→ **Directives**:
• A. Please rewrite the forum thread's paragraph that begins "Hi friends! Francine is hard at work" as a short bulleted list that keeps its main facts.
• B. Write the next part of the forum thread, picking up right after its final line.

7. *LEAVE OUT THE AIRPORT*. I think if you try to leave any other way, Fran will stop crafting.
Thank you everyone! I'm sure Fran will appreciate all the company. You can queue to visit *right here*!​


----------



## Ozark (Apr 14, 2020)

can i visit?


----------



## Pickler (Apr 14, 2020)

I'd like to come


----------



## Story (Apr 14, 2020)

I would love to visit.
Sorry in advance if I did the queue things wrong.


----------



## pamelarose (Apr 14, 2020)

May I visit please? Would love that cupboard in my kitchen


----------



## Capablanca (Apr 14, 2020)

Hey could I swing by Im hosting an ironwood table diy giveaway right now but I need this diy


----------



## Leann (Apr 14, 2020)

tiainoasis said:


> Hi friends! Francine is hard at work crafting an ironwood cupboard! If you'd like to visit her and pick up a DIY, I am using the Turnip Exchange queue tool so it'll be easier for me to keep track of all that want to stop by. I'll pretty much be AFK in the process, but I'll try to have my gates open as long as possible. *A few things to keep in mind*:
> 1. Do not destroy any flowers or take anything.
> 2. Please go straight to Francine's house. Her house is on the east side of Morioh closest to the beach.

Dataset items
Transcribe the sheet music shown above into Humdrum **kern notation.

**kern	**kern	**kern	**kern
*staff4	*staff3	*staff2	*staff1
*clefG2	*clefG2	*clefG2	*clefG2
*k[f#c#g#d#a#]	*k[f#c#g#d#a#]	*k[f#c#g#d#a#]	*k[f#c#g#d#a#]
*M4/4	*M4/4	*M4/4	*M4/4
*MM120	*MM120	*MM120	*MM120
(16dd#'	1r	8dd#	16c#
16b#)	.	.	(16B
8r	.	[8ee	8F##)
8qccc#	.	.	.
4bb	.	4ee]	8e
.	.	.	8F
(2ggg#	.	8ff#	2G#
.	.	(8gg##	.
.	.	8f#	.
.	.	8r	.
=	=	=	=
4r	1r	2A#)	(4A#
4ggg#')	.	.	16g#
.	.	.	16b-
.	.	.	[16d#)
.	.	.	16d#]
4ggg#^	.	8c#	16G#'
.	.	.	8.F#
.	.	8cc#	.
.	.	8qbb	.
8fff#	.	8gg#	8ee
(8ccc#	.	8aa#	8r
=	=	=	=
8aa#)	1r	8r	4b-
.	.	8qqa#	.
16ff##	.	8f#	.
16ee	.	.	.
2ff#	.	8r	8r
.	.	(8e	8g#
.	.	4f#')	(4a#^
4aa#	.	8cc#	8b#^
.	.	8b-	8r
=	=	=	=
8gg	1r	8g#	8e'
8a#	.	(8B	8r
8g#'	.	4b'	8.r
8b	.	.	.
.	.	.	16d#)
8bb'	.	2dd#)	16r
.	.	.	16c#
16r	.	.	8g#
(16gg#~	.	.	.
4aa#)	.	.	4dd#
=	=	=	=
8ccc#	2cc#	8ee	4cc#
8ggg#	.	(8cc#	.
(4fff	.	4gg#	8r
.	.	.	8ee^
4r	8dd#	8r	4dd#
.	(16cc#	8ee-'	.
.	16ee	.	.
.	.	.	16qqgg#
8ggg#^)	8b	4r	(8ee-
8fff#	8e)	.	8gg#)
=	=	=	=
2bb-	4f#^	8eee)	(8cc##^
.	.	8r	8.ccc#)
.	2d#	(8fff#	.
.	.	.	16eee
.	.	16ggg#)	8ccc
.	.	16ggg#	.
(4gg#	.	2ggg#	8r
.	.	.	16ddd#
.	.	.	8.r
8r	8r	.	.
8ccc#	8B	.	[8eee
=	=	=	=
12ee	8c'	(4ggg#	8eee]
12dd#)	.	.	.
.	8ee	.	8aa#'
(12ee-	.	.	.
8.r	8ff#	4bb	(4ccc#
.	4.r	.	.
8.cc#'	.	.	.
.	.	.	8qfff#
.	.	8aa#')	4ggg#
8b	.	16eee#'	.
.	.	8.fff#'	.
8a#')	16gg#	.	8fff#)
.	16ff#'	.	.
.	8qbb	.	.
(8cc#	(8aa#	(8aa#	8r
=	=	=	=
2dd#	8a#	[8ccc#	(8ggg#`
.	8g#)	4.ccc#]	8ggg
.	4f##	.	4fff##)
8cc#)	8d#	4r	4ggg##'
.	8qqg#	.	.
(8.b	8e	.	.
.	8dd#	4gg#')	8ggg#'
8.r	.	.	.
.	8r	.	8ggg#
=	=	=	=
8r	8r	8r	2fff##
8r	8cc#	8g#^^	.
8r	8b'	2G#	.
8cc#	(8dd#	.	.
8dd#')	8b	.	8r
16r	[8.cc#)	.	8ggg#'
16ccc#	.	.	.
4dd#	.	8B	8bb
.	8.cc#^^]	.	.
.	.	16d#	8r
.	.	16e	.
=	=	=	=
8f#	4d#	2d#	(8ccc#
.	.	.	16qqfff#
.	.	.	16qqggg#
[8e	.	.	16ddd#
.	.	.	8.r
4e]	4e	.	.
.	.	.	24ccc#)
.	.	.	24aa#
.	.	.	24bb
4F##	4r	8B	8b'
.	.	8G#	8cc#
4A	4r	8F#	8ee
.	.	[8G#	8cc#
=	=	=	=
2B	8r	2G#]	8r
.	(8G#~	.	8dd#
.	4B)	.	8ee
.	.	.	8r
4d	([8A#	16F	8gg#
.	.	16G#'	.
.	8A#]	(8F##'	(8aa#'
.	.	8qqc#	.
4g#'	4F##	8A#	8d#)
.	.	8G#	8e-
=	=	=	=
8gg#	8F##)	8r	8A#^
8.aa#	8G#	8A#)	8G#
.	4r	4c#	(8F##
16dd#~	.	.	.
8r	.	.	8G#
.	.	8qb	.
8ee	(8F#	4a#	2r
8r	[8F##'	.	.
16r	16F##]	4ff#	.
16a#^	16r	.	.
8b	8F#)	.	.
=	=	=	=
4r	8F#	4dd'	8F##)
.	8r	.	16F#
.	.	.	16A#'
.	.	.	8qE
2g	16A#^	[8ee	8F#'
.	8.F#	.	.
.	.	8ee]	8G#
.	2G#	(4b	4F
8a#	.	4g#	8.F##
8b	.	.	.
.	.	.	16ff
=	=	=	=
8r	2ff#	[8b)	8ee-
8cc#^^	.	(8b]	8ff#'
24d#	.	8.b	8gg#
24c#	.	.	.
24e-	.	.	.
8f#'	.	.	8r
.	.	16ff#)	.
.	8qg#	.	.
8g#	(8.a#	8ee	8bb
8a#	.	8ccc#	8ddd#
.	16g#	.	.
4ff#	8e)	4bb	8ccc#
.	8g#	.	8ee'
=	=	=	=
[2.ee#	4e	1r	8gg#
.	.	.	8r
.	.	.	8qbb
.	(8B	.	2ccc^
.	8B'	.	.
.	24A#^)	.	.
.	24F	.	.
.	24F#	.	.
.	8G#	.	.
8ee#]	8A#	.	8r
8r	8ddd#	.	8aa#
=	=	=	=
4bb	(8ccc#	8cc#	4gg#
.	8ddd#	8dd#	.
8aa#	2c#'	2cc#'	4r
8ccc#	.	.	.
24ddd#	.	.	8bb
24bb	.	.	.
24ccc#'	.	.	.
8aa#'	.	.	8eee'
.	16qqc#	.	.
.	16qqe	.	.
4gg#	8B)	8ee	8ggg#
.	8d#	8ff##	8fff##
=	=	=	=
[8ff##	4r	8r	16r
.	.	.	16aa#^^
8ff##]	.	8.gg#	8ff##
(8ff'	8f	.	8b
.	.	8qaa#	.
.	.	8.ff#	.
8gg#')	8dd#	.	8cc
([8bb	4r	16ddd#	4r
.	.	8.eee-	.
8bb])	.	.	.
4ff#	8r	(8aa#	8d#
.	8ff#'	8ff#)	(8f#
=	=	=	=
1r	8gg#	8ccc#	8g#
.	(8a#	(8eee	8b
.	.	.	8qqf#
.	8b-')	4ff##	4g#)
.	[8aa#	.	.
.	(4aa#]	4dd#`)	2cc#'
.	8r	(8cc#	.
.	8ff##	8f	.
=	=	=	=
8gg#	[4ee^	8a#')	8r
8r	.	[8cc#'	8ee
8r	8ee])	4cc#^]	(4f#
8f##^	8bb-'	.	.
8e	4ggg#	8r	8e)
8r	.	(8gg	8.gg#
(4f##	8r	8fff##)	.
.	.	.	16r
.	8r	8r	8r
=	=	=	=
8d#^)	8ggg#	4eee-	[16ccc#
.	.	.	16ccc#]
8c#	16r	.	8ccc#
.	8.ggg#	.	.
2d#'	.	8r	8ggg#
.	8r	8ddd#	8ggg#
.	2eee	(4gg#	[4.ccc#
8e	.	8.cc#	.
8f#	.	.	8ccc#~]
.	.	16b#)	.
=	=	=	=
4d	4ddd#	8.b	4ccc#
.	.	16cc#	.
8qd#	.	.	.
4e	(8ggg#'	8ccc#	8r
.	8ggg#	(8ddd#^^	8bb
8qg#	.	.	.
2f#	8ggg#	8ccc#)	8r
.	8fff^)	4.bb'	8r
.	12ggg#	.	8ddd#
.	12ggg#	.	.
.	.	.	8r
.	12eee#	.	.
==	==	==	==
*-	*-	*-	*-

→ **Responses to the tasks**:
• A.
- Francine is crafting an ironwood cupboard.
- Visitors can come see her and pick up a DIY.
- The Turnip Exchange queue tool is being used to track who wants to stop by.
- The host will mostly be AFK during this.
- The gates will stay open as long as possible.
- A few rules for visitors follow.

• B.
> 3. Don't make any other stops. Depending on how many people queue up, I want to get through the queue as fast and efficiently as possible so please do not stop at Nook's or the Able's Sisters.
> ...


Can I come please? ^-^


----------



## Mayor of Morioh (Apr 14, 2020)

*EDIT: Make sure to leave the queue when you're done!*


----------



## Story (Apr 14, 2020)

tiainoasis said:


> *EDIT: Make sure to leave the queue when you're done!*


Hey sorry if you see me more than once. Are the codes also going to be sent via that Queue thingy?


----------



## Chibin (Apr 14, 2020)

I'd like to stop by!


----------



## Asutoro (Apr 14, 2020)

I'd like to visit if still available


----------



## RandomSanity (Apr 14, 2020)

Never used the turnip exchange before.. I'll give it a shot, thanks!


----------



## th8827 (Apr 14, 2020)

May I visit?


----------



## shirocha (Apr 14, 2020)

Joining!


----------



## Mayor of Morioh (Apr 14, 2020)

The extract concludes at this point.